The sale of Del Monte Fresh Produce was announced by the administrators, Coopers & Lybrand, yesterday. No price was disclosed, but it is believed to be just under dollars 500m.

The purchaser is an investor group led by Grupo Cabal, an industrial and financial group with a controlling interest in Banco BCH, Mexico's largest commercial bank. Other members include Nacional Financiera, one of the largest Mexican banks.

The sale means that the banks which financed the dollars 875m acquisition of Del Monte by Polly Peck in December 1989 are likely to be repaid in full. About dollars 300m of the dollars 605m in loans is still outstanding, but the debts are ring-fenced from the rest of the group and are secured on Del Monte's assets.

The administrators had originally planned to float Del Monte in the US, but the plan was abandoned because of the uncertain state of the financial markets. Instead, Goldman Sachs conducted an auction of the business which, Del Monte said, attracted a great deal of interest.

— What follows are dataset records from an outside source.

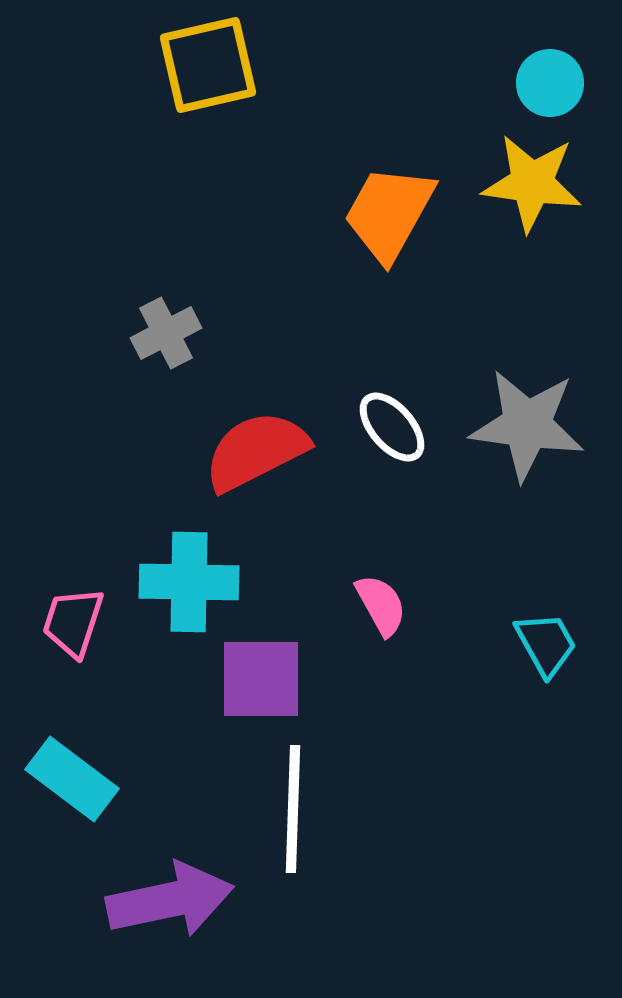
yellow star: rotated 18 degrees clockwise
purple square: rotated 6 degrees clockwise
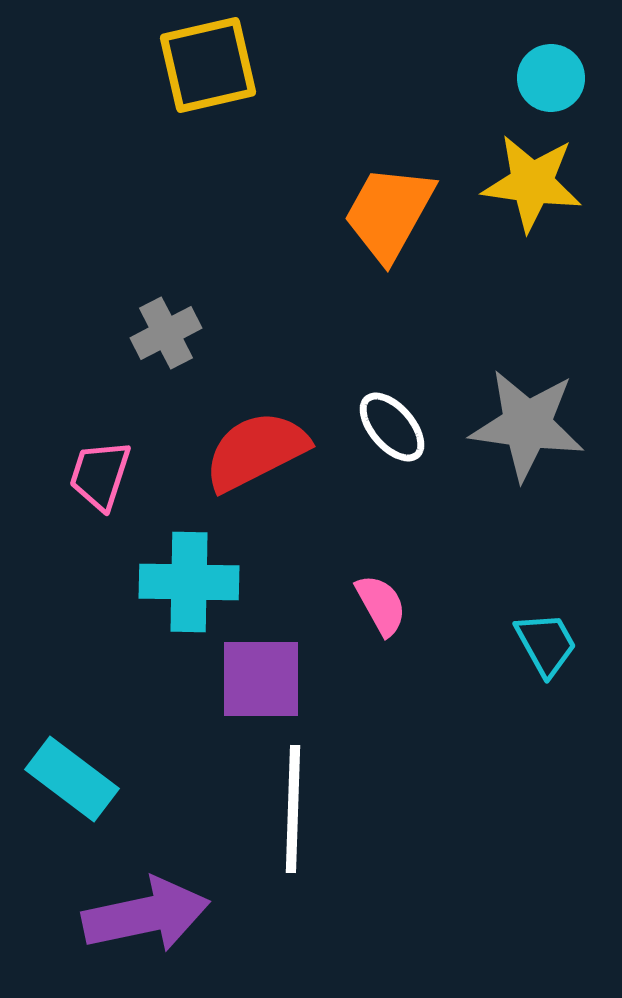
cyan circle: moved 1 px right, 5 px up
pink trapezoid: moved 27 px right, 147 px up
purple arrow: moved 24 px left, 15 px down
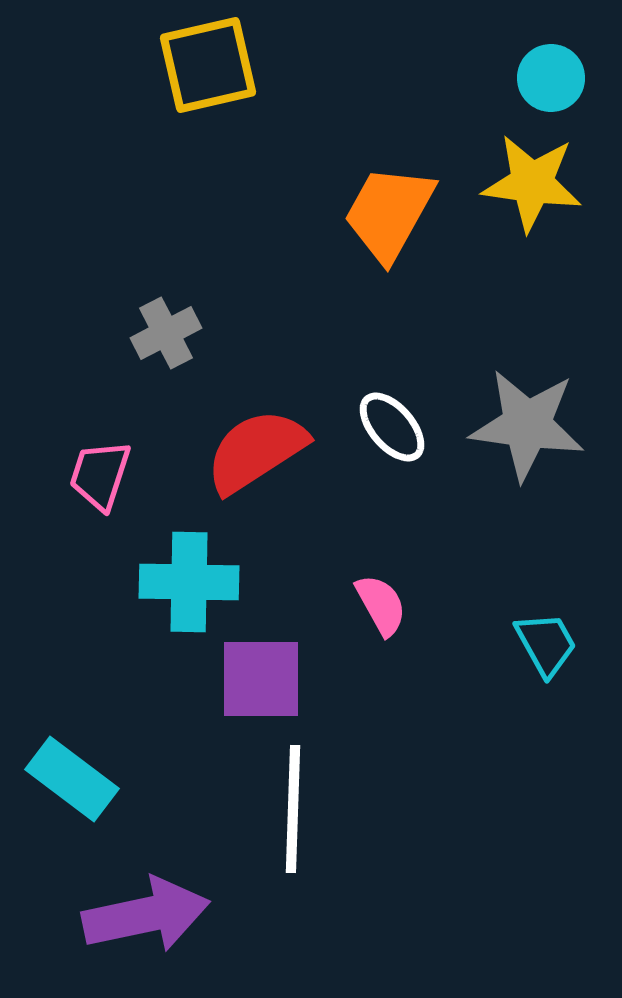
red semicircle: rotated 6 degrees counterclockwise
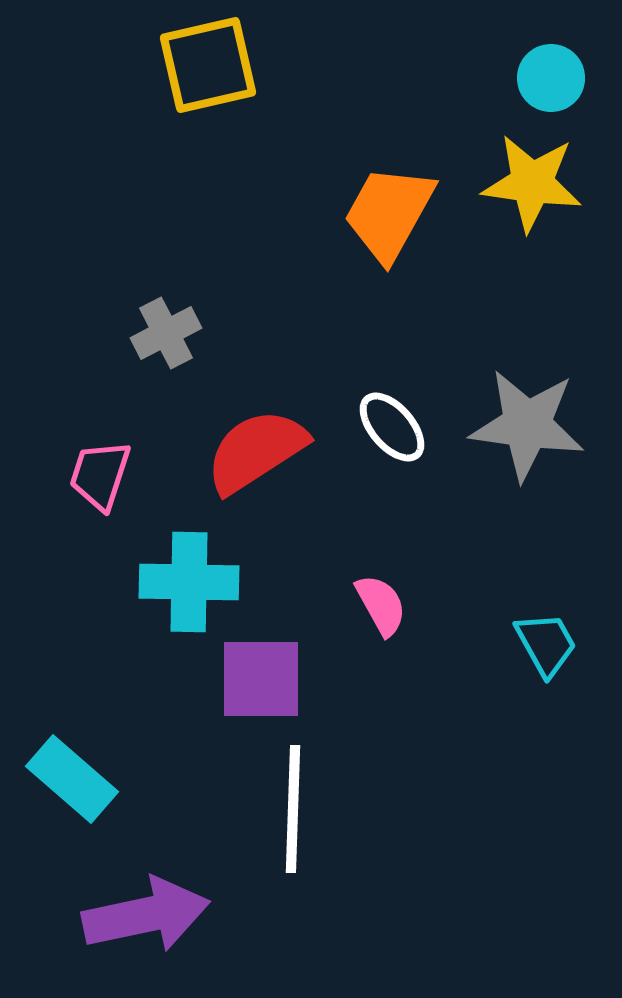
cyan rectangle: rotated 4 degrees clockwise
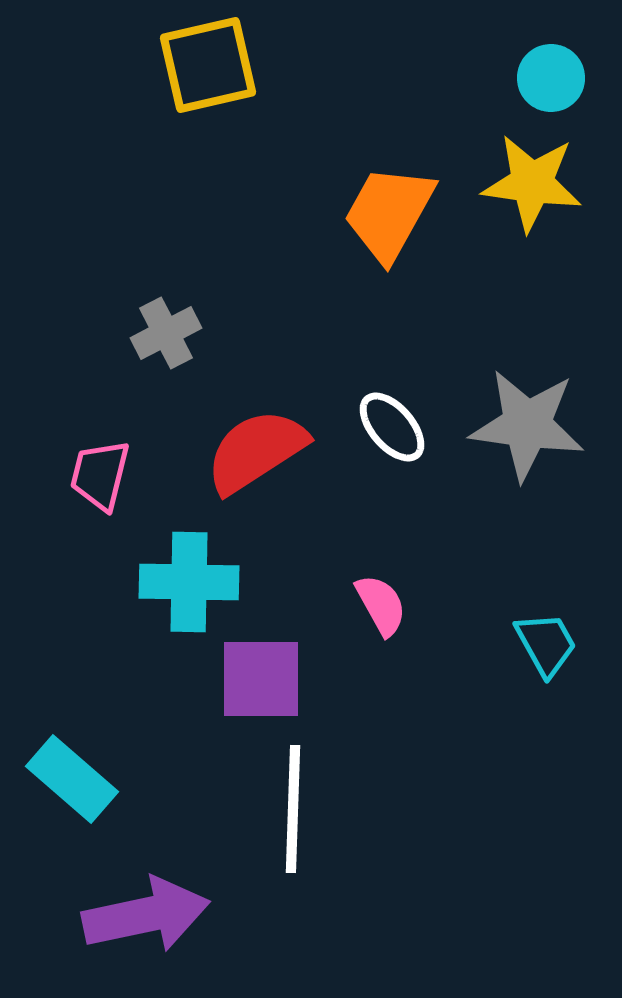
pink trapezoid: rotated 4 degrees counterclockwise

Polly Peck collapsed with debts of more than pounds 1bn in September 1990. It is still uncertain how much of the remaining debt, which was not used for the Del Monte deal, will be repaid.

Asil Nadir, Polly Peck's former chairman, is now bankrupt and on bail facing charges of theft and false accounting of more than pounds 1bn. He also faces a claim from the administrators for the return of more than pounds 300m.

Del Monte, which has 14,000 employees, is one of the two largest pineapple suppliers and the third-largest banana marketer in the world. It also supplies other tropical fruit.

Brian Haycox, chief executive, said the deal would provide the capital and long-term support the group had been looking for.